▸ **Records for the task**:
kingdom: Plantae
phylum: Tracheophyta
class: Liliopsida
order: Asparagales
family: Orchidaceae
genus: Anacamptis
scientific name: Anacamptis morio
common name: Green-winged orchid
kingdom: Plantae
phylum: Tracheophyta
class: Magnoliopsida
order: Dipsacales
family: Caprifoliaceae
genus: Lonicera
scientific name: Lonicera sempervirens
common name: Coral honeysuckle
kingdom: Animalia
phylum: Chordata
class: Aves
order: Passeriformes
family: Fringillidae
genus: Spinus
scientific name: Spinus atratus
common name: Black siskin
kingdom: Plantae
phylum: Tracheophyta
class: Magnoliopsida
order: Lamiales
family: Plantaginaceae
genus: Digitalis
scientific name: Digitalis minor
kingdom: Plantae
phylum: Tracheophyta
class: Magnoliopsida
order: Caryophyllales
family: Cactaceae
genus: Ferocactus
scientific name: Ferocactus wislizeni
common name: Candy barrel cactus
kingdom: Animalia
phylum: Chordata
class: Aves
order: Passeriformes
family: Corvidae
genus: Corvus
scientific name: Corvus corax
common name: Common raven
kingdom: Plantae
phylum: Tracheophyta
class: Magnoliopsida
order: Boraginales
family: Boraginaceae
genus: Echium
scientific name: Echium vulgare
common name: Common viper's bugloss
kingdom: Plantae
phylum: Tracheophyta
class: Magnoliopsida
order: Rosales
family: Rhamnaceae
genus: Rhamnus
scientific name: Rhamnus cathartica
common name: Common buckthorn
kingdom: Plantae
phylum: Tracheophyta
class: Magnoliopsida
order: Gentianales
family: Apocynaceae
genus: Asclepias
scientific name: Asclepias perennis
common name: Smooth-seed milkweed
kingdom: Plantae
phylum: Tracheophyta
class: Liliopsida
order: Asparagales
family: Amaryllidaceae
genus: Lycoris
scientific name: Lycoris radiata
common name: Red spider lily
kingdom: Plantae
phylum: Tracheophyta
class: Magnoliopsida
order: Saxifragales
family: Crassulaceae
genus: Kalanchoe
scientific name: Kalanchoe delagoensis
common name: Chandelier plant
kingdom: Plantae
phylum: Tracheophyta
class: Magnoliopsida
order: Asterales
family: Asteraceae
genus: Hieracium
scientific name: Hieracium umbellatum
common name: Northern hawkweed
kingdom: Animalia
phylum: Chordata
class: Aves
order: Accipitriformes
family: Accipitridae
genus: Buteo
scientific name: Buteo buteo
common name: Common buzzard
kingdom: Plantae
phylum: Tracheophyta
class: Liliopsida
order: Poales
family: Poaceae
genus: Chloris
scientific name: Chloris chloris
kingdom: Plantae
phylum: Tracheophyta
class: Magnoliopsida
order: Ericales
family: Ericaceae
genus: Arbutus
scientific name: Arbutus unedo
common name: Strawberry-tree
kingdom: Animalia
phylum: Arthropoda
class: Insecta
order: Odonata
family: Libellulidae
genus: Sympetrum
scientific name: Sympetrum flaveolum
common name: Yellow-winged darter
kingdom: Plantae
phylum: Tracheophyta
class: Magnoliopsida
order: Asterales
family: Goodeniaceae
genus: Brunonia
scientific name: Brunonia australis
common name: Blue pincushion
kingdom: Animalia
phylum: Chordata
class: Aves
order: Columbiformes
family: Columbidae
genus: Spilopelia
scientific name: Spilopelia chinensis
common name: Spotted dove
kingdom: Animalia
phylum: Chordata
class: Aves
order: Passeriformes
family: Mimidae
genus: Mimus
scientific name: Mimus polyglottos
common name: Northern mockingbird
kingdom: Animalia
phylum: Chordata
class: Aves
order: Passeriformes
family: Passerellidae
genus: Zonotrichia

▸ **Directions for this task**:
Can you render every line of the listing above as a Markdown table with two columns, Row and Entry, numbering the rows in order and leaving out any blank lines?

▸ **The response**:
| Row | Entry |
|---|---|
| 1 | kingdom: Plantae |
| 2 | phylum: Tracheophyta |
| 3 | class: Liliopsida |
| 4 | order: Asparagales |
| 5 | family: Orchidaceae |
| 6 | genus: Anacamptis |
| 7 | scientific name: Anacamptis morio |
| 8 | common name: Green-winged orchid |
| 9 | kingdom: Plantae |
| 10 | phylum: Tracheophyta |
| 11 | class: Magnoliopsida |
| 12 | order: Dipsacales |
| 13 | family: Caprifoliaceae |
| 14 | genus: Lonicera |
| 15 | scientific name: Lonicera sempervirens |
| 16 | common name: Coral honeysuckle |
| 17 | kingdom: Animalia |
| 18 | phylum: Chordata |
| 19 | class: Aves |
| 20 | order: Passeriformes |
| 21 | family: Fringillidae |
| 22 | genus: Spinus |
| 23 | scientific name: Spinus atratus |
| 24 | common name: Black siskin |
| 25 | kingdom: Plantae |
| 26 | phylum: Tracheophyta |
| 27 | class: Magnoliopsida |
| 28 | order: Lamiales |
| 29 | family: Plantaginaceae |
| 30 | genus: Digitalis |
| 31 | scientific name: Digitalis minor |
| 32 | kingdom: Plantae |
| 33 | phylum: Tracheophyta |
| 34 | class: Magnoliopsida |
| 35 | order: Caryophyllales |
| 36 | family: Cactaceae |
| 37 | genus: Ferocactus |
| 38 | scientific name: Ferocactus wislizeni |
| 39 | common name: Candy barrel cactus |
| 40 | kingdom: Animalia |
| 41 | phylum: Chordata |
| 42 | class: Aves |
| 43 | order: Passeriformes |
| 44 | family: Corvidae |
| 45 | genus: Corvus |
| 46 | scientific name: Corvus corax |
| 47 | common name: Common raven |
| 48 | kingdom: Plantae |
| 49 | phylum: Tracheophyta |
| 50 | class: Magnoliopsida |
| 51 | order: Boraginales |
| 52 | family: Boraginaceae |
| 53 | genus: Echium |
| 54 | scientific name: Echium vulgare |
| 55 | common name: Common viper's bugloss |
| 56 | kingdom: Plantae |
| 57 | phylum: Tracheophyta |
| 58 | class: Magnoliopsida |
| 59 | order: Rosales |
| 60 | family: Rhamnaceae |
| 61 | genus: Rhamnus |
| 62 | scientific name: Rhamnus cathartica |
| 63 | common name: Common buckthorn |
| 64 | kingdom: Plantae |
| 65 | phylum: Tracheophyta |
| 66 | class: Magnoliopsida |
| 67 | order: Gentianales |
| 68 | family: Apocynaceae |
| 69 | genus: Asclepias |
| 70 | scientific name: Asclepias perennis |
| 71 | common name: Smooth-seed milkweed |
| 72 | kingdom: Plantae |
| 73 | phylum: Tracheophyta |
| 74 | class: Liliopsida |
| 75 | order: Asparagales |
| 76 | family: Amaryllidaceae |
| 77 | genus: Lycoris |
| 78 | scientific name: Lycoris radiata |
| 79 | common name: Red spider lily |
| 80 | kingdom: Plantae |
| 81 | phylum: Tracheophyta |
| 82 | class: Magnoliopsida |
| 83 | order: Saxifragales |
| 84 | family: Crassulaceae |
| 85 | genus: Kalanchoe |
| 86 | scientific name: Kalanchoe delagoensis |
| 87 | common name: Chandelier plant |
| 88 | kingdom: Plantae |
| 89 | phylum: Tracheophyta |
| 90 | class: Magnoliopsida |
| 91 | order: Asterales |
| 92 | family: Asteraceae |
| 93 | genus: Hieracium |
| 94 | scientific name: Hieracium umbellatum |
| 95 | common name: Northern hawkweed |
| 96 | kingdom: Animalia |
| 97 | phylum: Chordata |
| 98 | class: Aves |
| 99 | order: Accipitriformes |
| 100 | family: Accipitridae |
| 101 | genus: Buteo |
| 102 | scientific name: Buteo buteo |
| 103 | common name: Common buzzard |
| 104 | kingdom: Plantae |
| 105 | phylum: Tracheophyta |
| 106 | class: Liliopsida |
| 107 | order: Poales |
| 108 | family: Poaceae |
| 109 | genus: Chloris |
| 110 | scientific name: Chloris chloris |
| 111 | kingdom: Plantae |
| 112 | phylum: Tracheophyta |
| 113 | class: Magnoliopsida |
| 114 | order: Ericales |
| 115 | family: Ericaceae |
| 116 | genus: Arbutus |
| 117 | scientific name: Arbutus unedo |
| 118 | common name: Strawberry-tree |
| 119 | kingdom: Animalia |
| 120 | phylum: Arthropoda |
| 121 | class: Insecta |
| 122 | order: Odonata |
| 123 | family: Libellulidae |
| 124 | genus: Sympetrum |
| 125 | scientific name: Sympetrum flaveolum |
| 126 | common name: Yellow-winged darter |
| 127 | kingdom: Plantae |
| 128 | phylum: Tracheophyta |
| 129 | class: Magnoliopsida |
| 130 | order: Asterales |
| 131 | family: Goodeniaceae |
| 132 | genus: Brunonia |
| 133 | scientific name: Brunonia australis |
| 134 | common name: Blue pincushion |
| 135 | kingdom: Animalia |
| 136 | phylum: Chordata |
| 137 | class: Aves |
| 138 | order: Columbiformes |
| 139 | family: Columbidae |
| 140 | genus: Spilopelia |
| 141 | scientific name: Spilopelia chinensis |
| 142 | common name: Spotted dove |
| 143 | kingdom: Animalia |
| 144 | phylum: Chordata |
| 145 | class: Aves |
| 146 | order: Passeriformes |
| 147 | family: Mimidae |
| 148 | genus: Mimus |
| 149 | scientific name: Mimus polyglottos |
| 150 | common name: Northern mockingbird |
| 151 | kingdom: Animalia |
| 152 | phylum: Chordata |
| 153 | class: Aves |
| 154 | order: Passeriformes |
| 155 | family: Passerellidae |
| 156 | genus: Zonotrichia |